Campus Life

Team led by biology professor receives federal conservation award

University Park, Pa. — A research team led by Charles Fisher, professor of biology at Penn State, has received a Cooperative Conservation Award from the U.S. Department of the Interior.  Fisher's research team was among 14 groups to receive the award, which is one of the Department of the Interior's highest honors. The Cooperative Conservation Award recognizes conservation achievements that involve collaborative activity among a diverse range of entities, such as federal, state, local and tribal governments; private for-profit and nonprofit institutions; other non-governmental entities; and individuals.

Fisher received the award for his work on sea-floor communities that live in association with hydrocarbon seepage and hard grounds in the deep Gulf of Mexico. With a goal of understanding the structure and biodiversity of the communities and their relationships to the complex geology and geochemistry of the region, he and his team mapped 14 previously undocumented deep-sea sites, characterized the sites' chemistry and geology, studied the animals, and sampled the microbial communities on the sea floor. This knowledge will help the group predict the occurrence of sensitive seep and coral communities in the deep sea based on geophysical, geochemical, and satellite data collected from on and above the surface of the ocean. In general, the work has provided to regulatory agencies and energy companies essential information on the ecology and biodiversity of deep-sea communities.
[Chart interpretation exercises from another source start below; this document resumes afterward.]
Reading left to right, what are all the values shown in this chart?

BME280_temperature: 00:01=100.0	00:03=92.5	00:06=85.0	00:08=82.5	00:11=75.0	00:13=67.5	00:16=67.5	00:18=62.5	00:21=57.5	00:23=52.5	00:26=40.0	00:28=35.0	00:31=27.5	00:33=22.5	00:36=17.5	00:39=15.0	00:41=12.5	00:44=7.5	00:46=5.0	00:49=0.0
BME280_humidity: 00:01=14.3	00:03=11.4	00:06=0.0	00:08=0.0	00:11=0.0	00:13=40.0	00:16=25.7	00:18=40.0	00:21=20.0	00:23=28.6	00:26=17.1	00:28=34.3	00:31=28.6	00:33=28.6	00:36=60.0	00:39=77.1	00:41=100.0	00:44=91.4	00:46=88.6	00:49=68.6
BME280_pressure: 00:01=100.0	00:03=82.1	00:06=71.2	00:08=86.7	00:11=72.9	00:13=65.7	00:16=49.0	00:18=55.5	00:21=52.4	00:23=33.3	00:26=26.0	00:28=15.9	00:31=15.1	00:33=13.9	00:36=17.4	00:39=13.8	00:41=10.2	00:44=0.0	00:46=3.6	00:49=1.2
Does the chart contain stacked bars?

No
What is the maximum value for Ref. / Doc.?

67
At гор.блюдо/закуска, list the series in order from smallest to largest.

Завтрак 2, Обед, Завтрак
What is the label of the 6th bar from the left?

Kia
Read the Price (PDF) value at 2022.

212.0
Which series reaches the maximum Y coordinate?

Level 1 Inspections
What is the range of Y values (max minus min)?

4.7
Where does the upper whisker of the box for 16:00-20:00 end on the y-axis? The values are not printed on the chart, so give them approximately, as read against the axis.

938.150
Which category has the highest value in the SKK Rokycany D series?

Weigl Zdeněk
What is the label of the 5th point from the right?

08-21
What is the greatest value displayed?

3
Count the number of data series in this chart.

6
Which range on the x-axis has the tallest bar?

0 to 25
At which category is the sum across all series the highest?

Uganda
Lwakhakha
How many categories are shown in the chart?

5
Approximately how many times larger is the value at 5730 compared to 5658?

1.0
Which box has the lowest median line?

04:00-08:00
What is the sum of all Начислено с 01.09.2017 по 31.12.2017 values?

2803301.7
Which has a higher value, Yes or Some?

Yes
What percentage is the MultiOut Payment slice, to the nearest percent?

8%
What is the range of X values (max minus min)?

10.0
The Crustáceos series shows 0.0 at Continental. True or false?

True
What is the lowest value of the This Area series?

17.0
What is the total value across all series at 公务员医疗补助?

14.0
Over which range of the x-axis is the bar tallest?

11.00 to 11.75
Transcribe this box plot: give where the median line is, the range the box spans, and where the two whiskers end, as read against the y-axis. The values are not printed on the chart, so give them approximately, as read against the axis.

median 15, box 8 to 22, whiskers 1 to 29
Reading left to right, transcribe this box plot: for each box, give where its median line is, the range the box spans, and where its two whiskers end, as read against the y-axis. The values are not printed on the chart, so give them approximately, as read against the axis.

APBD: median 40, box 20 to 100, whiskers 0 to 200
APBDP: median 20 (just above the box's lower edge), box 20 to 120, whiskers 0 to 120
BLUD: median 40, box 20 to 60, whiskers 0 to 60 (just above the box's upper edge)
The research is critical for the conservation of these habitats, especially as oil and gas wells are drilled in deeper parts of the Gulf.

In addition to the Cooperative Conservation Award, Fisher has received numerous honors for his research and teaching, including the Penn State C. I Noll Award for Excellence in Teaching in 2001, the Penn State Faculty Associates Award in 1997, a Collaborative Instructional and Curricular Innovation Award from Penn State in 1996, and a Presidential Young Investigator award from the National Science Foundation in 1991. Fisher also was recognized among "The Year's Best" by Popular Science magazine in 1997 for making one of the year's top 100 discoveries in science and technology.

Fisher joined the Penn State faculty in 1990 as an assistant professor and was named associate professor in 1995 and professor in 1999. He earned his doctoral degree in biological sciences at the University of California at Santa Barbara in 1985 and his bachelor's degree in biology at Michigan State University in 1976.